╭─ Record extracts
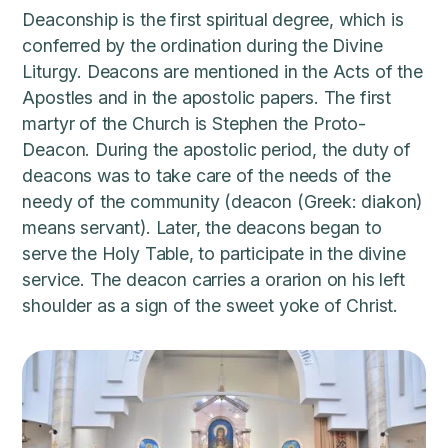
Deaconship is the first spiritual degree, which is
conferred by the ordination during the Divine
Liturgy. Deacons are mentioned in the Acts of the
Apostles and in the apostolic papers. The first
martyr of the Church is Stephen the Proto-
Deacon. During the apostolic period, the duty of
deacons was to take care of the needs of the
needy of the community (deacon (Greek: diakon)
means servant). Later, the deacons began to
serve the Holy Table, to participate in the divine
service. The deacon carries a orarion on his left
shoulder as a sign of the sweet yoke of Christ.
╰─
=== Instructions to follow ===
Could you transcribe all of the data exactly, keeping every picture out of the copy?

=== Response for this exercise ===
Deaconship is the first spiritual degree, which is
conferred by the ordination during the Divine
Liturgy. Deacons are mentioned in the Acts of the
Apostles and in the apostolic papers. The first
martyr of the Church is Stephen the Proto-
Deacon. During the apostolic period, the duty of
deacons was to take care of the needs of the
needy of the community (deacon (Greek: diakon)
means servant). Later, the deacons began to
serve the Holy Table, to participate in the divine
service. The deacon carries a orarion on his left
shoulder as a sign of the sweet yoke of Christ.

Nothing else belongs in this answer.